Verfreundete Grenzgänger

Die "Neue Zürcher" ist mit einem Digitalprojekt für Österreich gescheitert. Doch die "Zeit" hat mit Austro-Seiten seit 17 Jahren Erfolg. Nun startet die "Süddeutsche" nach digitalen Tests mit einem papierenen Ösi-Projekt.

von Medien & Menschen - Verfreundete Grenzgänger © Bild: Gleissfoto

Linz liegt auf halber Strecke zwischen München und Wien. Salzburg und Tirol sind dem bayerischen Machtzentrum näher als dem österreichischen. Das gilt nicht nur für die räumliche Entfernung, sondern auch das etwas andere urbane Flair der Voralpen-Metropole. Ungeachtet des aktuellen Transitstreits und der historischen Verwerfungen ist die Mentalität in der Biertrinker-Hochburg den Älplern in vielem ähnlicher als die allfällige Weinseligkeit an der Donau.

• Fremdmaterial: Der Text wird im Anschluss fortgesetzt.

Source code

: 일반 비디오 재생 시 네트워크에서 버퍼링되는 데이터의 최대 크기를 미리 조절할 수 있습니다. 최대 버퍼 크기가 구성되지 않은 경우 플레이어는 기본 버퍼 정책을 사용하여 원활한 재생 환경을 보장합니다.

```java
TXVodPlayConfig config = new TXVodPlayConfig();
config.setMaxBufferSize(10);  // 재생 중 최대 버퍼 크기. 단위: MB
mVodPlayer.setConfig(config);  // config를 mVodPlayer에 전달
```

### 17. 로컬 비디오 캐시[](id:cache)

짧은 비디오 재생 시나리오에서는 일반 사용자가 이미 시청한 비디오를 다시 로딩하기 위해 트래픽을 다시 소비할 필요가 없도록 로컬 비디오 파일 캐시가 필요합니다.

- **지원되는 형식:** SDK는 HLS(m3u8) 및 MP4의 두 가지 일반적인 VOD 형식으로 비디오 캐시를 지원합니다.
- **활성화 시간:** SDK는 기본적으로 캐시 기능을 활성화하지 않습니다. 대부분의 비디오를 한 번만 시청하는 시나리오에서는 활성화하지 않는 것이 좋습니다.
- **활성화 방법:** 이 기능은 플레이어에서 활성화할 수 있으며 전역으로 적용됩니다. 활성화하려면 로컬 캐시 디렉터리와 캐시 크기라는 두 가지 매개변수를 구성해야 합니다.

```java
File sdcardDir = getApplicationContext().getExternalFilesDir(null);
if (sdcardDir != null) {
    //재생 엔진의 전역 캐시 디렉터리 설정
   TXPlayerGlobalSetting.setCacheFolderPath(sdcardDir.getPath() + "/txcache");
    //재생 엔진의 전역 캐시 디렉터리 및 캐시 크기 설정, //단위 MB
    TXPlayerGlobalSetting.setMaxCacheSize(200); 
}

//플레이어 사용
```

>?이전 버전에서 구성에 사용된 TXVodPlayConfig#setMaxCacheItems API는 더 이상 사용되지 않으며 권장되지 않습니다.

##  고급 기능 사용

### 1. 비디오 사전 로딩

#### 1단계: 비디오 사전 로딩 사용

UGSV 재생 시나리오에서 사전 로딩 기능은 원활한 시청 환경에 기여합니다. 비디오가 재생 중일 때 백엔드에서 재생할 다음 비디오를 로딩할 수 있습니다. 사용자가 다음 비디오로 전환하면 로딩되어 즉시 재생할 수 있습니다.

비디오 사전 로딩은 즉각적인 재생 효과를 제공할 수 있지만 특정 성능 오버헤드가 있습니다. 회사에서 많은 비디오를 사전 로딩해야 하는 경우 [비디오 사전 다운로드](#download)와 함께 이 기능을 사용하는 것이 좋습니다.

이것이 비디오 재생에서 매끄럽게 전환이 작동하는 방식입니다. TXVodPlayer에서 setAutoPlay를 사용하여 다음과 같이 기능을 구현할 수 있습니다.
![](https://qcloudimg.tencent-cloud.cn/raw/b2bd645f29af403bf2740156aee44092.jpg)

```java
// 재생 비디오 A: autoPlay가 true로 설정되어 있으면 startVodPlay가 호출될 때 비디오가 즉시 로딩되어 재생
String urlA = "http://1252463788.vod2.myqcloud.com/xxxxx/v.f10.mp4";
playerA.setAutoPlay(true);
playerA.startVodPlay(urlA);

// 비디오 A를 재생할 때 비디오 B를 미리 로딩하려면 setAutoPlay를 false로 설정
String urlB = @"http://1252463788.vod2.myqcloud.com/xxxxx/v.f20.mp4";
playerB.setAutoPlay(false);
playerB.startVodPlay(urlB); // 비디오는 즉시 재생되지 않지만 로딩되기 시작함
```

Andererseits sieht Alexandra Föderl-Schmid München eher mit Wien verwandt als mit Berlin. Die langjährige Chefredakteurin des "Standard" muss es wissen. Sie war davor Korrespondentin in der deutschen Hauptstadt. Heute ist sie stellvertretende Chefredakteurin der "Süddeutschen Zeitung" ("SZ"). Und die erscheint ab März jeden Samstag mit einer Österreich-Seite. Neben "SZ"-Korrespondentin Cathrin Kahlweit wird Hans-Peter Siebenhaar, der frühere "Handelsblatt"-Mann von Wien aus daran mitschreiben. Zumindest geistige Unterstützung garantieren die zwei Dutzend Österreicher und Herzens-Ösis (durch Heirat oder Wohnort) in der Münchner Zentrale von Deutschlands zweitgrößter Tageszeitung nach dem Boulevardriesen "Bild".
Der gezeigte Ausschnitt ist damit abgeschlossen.